With lightning-quick movements, she put her fingers to either side of Sigil’s nose and snapped, the bone cracking back into place. Sigil grunted once in pain.

“You’re no fun,” she grumbled, testing the skin with a light touch. “And you smell,” she added, nodding at Sorasa’s body.

Indeed, there was muck and bone dust and sweat all over her. Down her collar, in her hair, smeared across her face.

Sorasa shrugged and gestured back, looking Sigil up and down.

“You aren’t so grand yourself,” Sorasa said, and stalked off down the hill in the direction of the stream.

Sigil laughed and followed close behind, her heavy boots crashing through the dead leaves and undergrowth. For all her deadly skill, the bounty hunter had no talent for stealth.

They found a place upstream, out of sight of Oscovko’s burials, where the water was deep enough over the rocky bed. They stripped down to their skin, both women eager to be clean of the battle. Sorasa braced herself for the bitter cold, but Sigil sank into the current up to her neck, letting herself float among the rocks and eddies. She splashed a little, enjoying herself as Sorasa got to work, scrubbing the battle away as quickly as she could.

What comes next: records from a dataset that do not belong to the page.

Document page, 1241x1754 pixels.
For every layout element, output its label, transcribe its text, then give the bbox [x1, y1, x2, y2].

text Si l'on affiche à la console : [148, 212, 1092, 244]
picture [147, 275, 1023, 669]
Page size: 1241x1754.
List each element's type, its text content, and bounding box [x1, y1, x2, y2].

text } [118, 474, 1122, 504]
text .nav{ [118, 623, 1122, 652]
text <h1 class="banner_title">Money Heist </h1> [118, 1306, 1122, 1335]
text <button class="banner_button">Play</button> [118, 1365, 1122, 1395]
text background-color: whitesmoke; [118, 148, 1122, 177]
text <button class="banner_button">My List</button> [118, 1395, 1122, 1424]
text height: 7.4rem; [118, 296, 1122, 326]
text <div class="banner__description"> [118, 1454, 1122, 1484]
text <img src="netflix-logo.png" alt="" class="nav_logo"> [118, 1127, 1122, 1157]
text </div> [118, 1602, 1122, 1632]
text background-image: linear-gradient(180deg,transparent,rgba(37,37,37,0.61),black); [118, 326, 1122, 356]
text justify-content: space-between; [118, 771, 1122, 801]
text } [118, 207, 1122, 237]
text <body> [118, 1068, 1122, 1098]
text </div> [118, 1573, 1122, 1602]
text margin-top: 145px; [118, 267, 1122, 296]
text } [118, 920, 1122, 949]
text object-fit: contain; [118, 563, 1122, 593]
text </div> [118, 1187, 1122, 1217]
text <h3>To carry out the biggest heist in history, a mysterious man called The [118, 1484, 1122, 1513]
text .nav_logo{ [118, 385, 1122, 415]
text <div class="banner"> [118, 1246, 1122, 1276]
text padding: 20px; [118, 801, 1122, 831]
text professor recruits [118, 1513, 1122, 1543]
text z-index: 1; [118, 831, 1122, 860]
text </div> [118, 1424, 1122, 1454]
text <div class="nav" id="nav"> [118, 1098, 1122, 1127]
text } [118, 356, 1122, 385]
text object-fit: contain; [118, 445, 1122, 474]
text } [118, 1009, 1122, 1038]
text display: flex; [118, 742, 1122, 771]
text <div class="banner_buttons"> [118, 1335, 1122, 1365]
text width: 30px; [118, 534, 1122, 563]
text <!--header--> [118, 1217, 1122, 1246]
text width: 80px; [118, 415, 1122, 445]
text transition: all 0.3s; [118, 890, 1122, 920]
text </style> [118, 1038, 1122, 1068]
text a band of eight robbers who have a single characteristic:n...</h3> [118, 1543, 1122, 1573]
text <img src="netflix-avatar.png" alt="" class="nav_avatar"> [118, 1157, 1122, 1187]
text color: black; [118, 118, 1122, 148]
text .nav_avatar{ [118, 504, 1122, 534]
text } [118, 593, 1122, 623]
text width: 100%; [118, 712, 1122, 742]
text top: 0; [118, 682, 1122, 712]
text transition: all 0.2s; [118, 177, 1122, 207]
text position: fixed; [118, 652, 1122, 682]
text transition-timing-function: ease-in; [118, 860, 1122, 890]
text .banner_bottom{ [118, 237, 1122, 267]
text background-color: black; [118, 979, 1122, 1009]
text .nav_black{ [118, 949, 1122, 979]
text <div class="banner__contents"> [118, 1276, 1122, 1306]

Sorasa turned her eyes to the sky, hunting the low, gray clouds. “It would be just our luck for a dragon to appear right now,” she grumbled, her teeth chattering against the cold.

“Hold off a little longer, Dragon!” Sigil called, hooting up to the sky. “Wait for me to get my pants back on.”

In spite of herself, Sorasa let out a long, low chuckle. It grew and grew, until her chest heaved with full peals of laughter. Sigil watched, overly pleased, her cheeks going pink with cold.

Then she sat up in the shallows, splashing herself.

“I sent word to Bhur,” she said. Icy water ran from her broad shoulders, working its way down her back carved with hard muscle.

Sorasa paused and blinked at her. “The Emperor?”

“He is my cousin, after all.” Sigil shrugged and slapped at the stream running around her torso. “I dispatched a letter from Volaska, before we left. I figured I might as well, what with Charlie sending scribbles to every man, woman, and child across the Ward. But who knows how long it will take to reach Korbij,” she grumbled.

The Temur capital was many weeks away, over steppes already blanketed in winter.

Her angular eyes tightened, a look of anguish pulling at her wide face. “I wish I could’ve told him about this too. And the dragon, by gods.”

Sorasa shivered in the water. “Whatdidyou tell him?”

“Everything I could,” she answered, ticking off on her fingers. “The oasis Spindle. Corayne’s uncle, Tarry something or other.”

“Taristan,” Sorasa said through clenched teeth.